(Records excerpted from a collection)

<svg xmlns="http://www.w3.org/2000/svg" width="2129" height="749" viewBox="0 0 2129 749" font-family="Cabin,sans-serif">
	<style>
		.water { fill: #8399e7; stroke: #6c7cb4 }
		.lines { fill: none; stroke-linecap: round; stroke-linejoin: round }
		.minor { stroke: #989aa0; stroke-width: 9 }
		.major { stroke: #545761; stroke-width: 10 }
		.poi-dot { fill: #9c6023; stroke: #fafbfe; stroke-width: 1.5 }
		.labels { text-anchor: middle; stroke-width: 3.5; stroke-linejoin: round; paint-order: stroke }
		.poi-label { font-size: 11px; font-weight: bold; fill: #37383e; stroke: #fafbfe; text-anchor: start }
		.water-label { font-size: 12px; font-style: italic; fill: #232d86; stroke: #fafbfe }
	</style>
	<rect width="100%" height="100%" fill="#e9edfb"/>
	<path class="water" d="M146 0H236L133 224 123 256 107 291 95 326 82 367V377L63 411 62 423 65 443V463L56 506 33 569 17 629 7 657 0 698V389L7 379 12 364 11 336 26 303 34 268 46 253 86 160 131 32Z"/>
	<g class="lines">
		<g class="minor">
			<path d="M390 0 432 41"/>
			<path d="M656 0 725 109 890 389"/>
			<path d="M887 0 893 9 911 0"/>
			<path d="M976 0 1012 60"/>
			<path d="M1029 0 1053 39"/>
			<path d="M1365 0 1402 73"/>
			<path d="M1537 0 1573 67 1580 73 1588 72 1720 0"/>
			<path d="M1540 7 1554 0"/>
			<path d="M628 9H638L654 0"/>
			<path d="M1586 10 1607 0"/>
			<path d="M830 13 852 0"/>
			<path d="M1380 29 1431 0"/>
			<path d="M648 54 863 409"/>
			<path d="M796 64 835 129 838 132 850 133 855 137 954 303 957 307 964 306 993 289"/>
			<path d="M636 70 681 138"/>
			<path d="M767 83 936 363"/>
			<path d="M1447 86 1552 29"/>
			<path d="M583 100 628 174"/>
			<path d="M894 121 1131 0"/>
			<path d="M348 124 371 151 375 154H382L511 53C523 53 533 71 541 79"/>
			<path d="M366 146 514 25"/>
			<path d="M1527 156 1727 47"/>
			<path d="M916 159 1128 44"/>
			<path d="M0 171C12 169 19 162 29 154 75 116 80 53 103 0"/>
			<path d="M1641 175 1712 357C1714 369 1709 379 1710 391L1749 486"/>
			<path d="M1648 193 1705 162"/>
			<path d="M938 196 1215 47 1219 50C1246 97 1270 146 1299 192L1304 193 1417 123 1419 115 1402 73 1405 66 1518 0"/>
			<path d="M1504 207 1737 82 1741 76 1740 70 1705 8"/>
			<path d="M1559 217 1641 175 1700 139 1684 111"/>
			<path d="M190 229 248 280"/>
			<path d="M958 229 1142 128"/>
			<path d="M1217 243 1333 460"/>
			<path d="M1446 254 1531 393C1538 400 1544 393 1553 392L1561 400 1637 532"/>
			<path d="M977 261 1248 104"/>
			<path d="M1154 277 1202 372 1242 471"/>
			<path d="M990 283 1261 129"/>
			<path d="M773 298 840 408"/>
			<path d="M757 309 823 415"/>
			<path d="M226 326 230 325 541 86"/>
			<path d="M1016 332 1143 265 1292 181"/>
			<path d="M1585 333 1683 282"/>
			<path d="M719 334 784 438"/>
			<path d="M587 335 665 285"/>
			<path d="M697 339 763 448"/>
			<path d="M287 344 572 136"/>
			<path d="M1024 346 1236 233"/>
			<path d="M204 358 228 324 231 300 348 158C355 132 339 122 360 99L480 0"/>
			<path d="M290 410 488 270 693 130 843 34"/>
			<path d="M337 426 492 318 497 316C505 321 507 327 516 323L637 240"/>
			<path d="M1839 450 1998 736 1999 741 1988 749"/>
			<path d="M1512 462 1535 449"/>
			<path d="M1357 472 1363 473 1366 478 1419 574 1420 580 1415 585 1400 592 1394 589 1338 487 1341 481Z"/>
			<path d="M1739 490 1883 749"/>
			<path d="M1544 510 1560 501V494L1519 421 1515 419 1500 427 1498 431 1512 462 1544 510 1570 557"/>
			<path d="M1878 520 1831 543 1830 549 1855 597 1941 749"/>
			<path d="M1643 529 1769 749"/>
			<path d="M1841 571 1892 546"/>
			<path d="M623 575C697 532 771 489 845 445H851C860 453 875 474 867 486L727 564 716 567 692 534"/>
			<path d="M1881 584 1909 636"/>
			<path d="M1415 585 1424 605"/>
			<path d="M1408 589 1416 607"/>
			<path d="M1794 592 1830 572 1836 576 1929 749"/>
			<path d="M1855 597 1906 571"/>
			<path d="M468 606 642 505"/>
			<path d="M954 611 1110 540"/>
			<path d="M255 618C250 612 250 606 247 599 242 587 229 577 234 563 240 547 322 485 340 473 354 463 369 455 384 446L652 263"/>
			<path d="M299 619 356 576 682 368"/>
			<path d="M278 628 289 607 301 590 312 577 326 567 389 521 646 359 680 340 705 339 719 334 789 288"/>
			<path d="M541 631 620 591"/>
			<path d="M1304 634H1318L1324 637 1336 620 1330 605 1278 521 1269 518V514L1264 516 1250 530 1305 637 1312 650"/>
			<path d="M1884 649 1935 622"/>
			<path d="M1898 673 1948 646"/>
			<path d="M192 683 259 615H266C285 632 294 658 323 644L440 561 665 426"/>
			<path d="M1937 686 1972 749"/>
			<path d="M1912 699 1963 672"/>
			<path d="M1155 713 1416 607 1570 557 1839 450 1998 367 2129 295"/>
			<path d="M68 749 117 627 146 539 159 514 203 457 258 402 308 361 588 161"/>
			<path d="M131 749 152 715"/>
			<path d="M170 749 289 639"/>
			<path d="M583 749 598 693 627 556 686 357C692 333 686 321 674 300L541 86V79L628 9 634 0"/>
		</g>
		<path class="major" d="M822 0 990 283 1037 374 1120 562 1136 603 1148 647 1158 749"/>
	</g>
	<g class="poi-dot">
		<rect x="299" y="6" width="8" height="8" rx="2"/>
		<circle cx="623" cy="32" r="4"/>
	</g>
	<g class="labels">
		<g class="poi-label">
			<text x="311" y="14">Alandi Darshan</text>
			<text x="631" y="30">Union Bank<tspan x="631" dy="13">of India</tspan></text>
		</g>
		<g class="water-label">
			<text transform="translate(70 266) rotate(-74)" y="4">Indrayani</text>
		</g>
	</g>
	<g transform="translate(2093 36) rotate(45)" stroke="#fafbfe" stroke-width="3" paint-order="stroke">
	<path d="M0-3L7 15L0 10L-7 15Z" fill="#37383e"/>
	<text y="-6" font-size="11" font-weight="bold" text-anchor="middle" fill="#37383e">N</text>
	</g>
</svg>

WORK TASK: Among the entries above, which lines include "linejoin"? List them all.

THE COMPLETED TASK:
		.lines { fill: none; stroke-linecap: round; stroke-linejoin: round }
		.labels { text-anchor: middle; stroke-width: 3.5; stroke-linejoin: round; paint-order: stroke }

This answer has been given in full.